Stéphane Braconnier : Ce que révèle surtout l'arrêt "Région Réunion" (7), dans lequel le juge a effectué un rappel à l'ordre quant à la portée du contrôle limité aux questions de publicité et de mise en concurrence et au caractère subjectif du contentieux précontractuel (8), c'est une attention accrue du juge administratif, dont on peut se réjouir, au respect de la loyauté de la procédure. Cette émergence de la loyauté dans le champ contractuel était en germe dans l'arrêt "Smirgeomes", et s'étend aujourd'hui dans beaucoup d'aspects du contentieux des contrats. L'arrêt "Ville de Béziers" (9), qui consacre le principe de loyauté contractuelle en imposant au juge de plein contentieux de faire application du contrat en cas de litige entre ses signataires (10), en constitue un exemple tangible.
Lexbase : Comment assurer un niveau de sécurité juridique minimale en maîtrisant tous les recours applicables ?
Stéphane Braconnier : Il faut admettre que le renforcement de la compétence des acheteurs publics dans le domaine du droit des contrats et marchés publics a singulièrement sécurisé les procédures. Il suffit de siéger dans une commission d'appel d'offres pour s'apercevoir du niveau de technicité atteint par certains agents dans ce domaine. Le perfectionnement des processus internes d'achat constitue le premier levier de sécurité. Je suis, en revanche, plus réservé sur l'élaboration de "codes internes", qui me paraissent, au contraire, fragiliser les marchés publics locaux, surtout lorsque ces codes sont adoptés par décision de l'assemblée délibérante.
Lexbase : Les exigences plus fortes du juge interne que celles du juge communautaire en matière de passation de marchés publics, comme en témoigne l'annulation du décret "20 000 euros", ne risquent-elles pas de compliquer inutilement le travail des acheteurs publics ?

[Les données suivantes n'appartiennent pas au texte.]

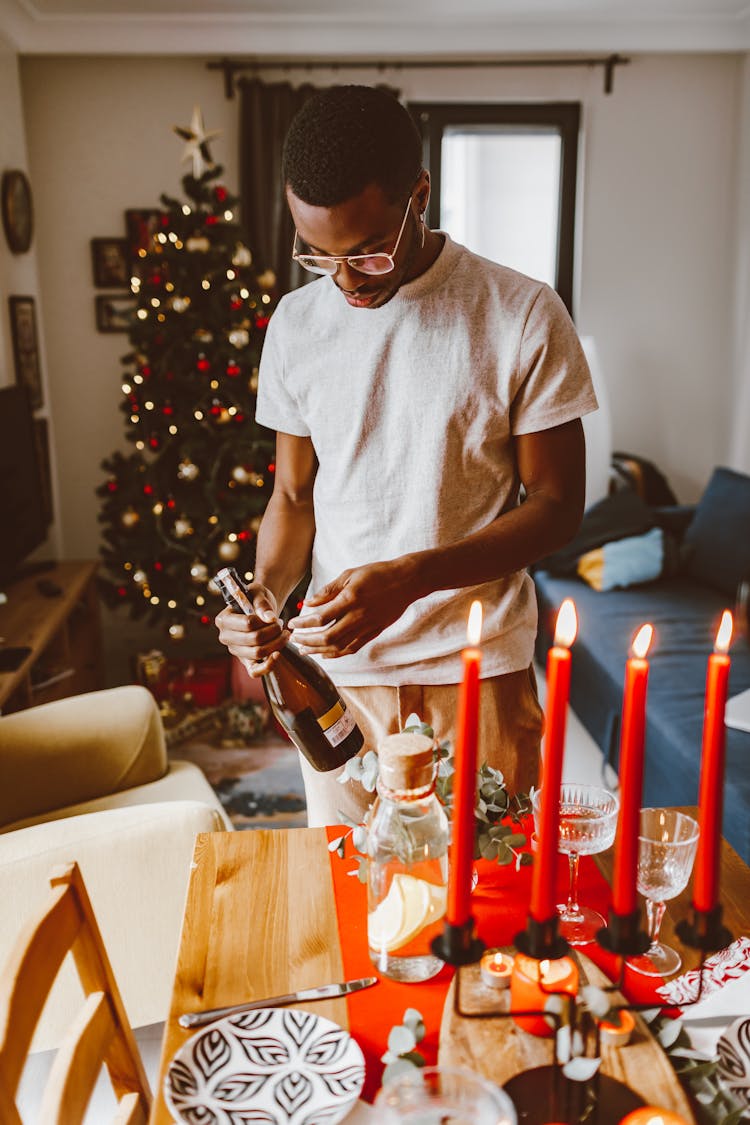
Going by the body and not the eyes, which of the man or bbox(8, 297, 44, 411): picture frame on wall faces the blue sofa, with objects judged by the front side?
the picture frame on wall

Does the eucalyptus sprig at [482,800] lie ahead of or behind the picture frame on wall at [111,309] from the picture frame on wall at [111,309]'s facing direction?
ahead

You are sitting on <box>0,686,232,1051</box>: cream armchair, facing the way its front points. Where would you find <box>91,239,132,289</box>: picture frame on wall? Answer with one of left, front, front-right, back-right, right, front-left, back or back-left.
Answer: left

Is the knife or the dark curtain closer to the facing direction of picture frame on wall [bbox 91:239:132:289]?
the knife

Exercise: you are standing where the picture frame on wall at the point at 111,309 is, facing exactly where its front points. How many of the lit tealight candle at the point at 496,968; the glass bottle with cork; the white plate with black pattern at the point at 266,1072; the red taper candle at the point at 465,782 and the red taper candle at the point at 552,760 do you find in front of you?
5

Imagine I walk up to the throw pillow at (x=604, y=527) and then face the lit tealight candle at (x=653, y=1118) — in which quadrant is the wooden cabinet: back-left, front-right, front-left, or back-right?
front-right

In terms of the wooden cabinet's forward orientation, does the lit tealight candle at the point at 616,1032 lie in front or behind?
in front

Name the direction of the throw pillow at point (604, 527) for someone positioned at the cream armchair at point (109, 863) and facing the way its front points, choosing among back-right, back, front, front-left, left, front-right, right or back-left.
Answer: front-left

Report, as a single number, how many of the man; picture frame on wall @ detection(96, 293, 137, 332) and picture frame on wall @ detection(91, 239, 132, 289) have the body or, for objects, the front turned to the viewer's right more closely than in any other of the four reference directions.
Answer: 0

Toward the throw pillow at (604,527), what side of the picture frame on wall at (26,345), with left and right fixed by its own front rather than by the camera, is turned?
front

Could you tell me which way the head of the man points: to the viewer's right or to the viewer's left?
to the viewer's left

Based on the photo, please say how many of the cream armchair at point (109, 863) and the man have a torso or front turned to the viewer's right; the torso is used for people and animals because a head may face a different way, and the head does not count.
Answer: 1

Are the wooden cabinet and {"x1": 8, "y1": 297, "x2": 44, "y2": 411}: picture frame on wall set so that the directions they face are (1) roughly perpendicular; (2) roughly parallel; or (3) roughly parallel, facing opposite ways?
roughly parallel

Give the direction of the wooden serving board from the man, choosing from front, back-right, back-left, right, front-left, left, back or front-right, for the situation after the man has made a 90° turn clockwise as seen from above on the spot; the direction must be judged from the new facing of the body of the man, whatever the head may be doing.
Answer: back-left

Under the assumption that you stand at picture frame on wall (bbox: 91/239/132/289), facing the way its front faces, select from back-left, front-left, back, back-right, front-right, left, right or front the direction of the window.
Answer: left

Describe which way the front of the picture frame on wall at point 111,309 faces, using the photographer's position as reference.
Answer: facing the viewer

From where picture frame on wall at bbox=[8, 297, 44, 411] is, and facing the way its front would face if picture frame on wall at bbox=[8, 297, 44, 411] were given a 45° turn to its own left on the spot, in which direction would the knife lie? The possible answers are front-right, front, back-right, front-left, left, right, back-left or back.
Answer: right

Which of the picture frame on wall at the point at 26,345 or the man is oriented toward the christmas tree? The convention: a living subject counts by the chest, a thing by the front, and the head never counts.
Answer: the picture frame on wall
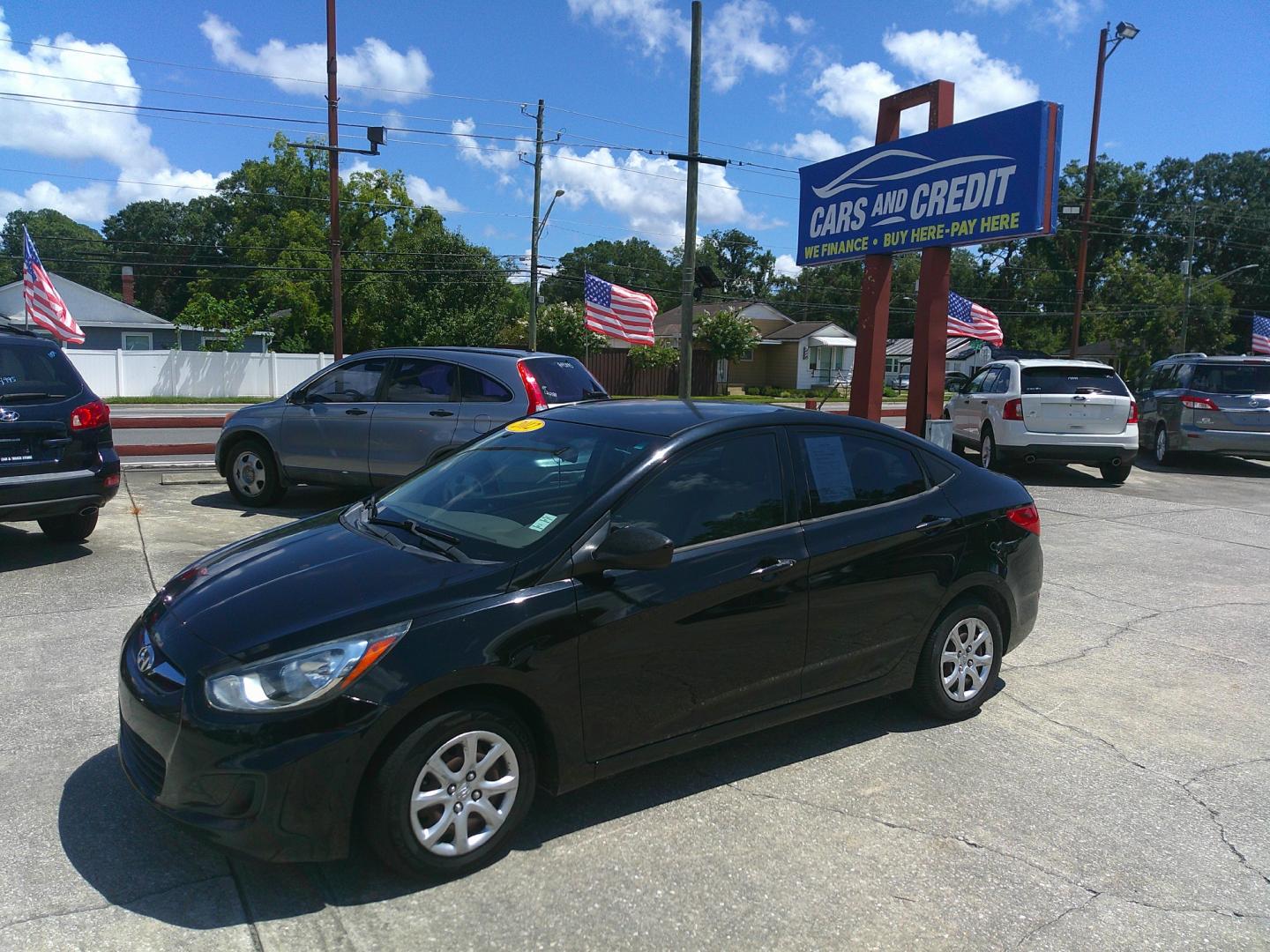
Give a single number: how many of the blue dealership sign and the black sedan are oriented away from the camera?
0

Stéphane Braconnier : Il y a là une véritable évolution, pour ne pas dire une révolution. Les règles et principes internes du droit des marchés publics se révèlent, en effet, depuis quelques mois, singulièrement plus contraignants que le droit communautaire. Le mouvement prend sans doute ses racines dans l'émergence du "droit commun de la commande publique", découvert par le Conseil constitutionnel en 2003 (11), mais ne produit réellement ses effets, sur le terrain du droit administratif, que depuis les années 2008 et 2009. La raison principale de ce renversement de tendance s'explique, en partie, par les objectifs visés respectivement par le droit communautaire et le droit national. Là où le droit communautaire vise essentiellement au renforcement de la concurrence entre opérateurs économiques, les règles et principes internes visent conjointement au renforcement de la transparence. Le curseur des exigences de publicité et mise en concurrence peut, dans ces conditions, se situer à un niveau différent. Il n'en demeure pas moins que ce degré d'exigence variable pose deux difficultés majeures qui résultent d'une déconnexion grandissante, sur le plan du droit interne, entre les règles juridiques et les contraintes de la pratique : un problème de lisibilité et de sécurité juridiques pour les acheteurs publics et leurs cocontractants, d'une part, et un problème de dynamisme économique de la commande publique, d'autre part.
La décision du 10 février 2010 (12) par laquelle le Conseil d'Etat a annulé les dispositions du décret n° 2008-1356 du 19 décembre 2008, relatif au relèvement de certains seuils du Code des marchés publics (N° Lexbase : L3156ICU), relevant de 4 000 à 20 000 euros le seuil en deçà duquel un marché peut être conclu sans publicité ni mise en concurrence préalable, traduit, presque par l'absurde, cette déconnexion entre l'esthétisme de la solution juridique et son efficience économique (13).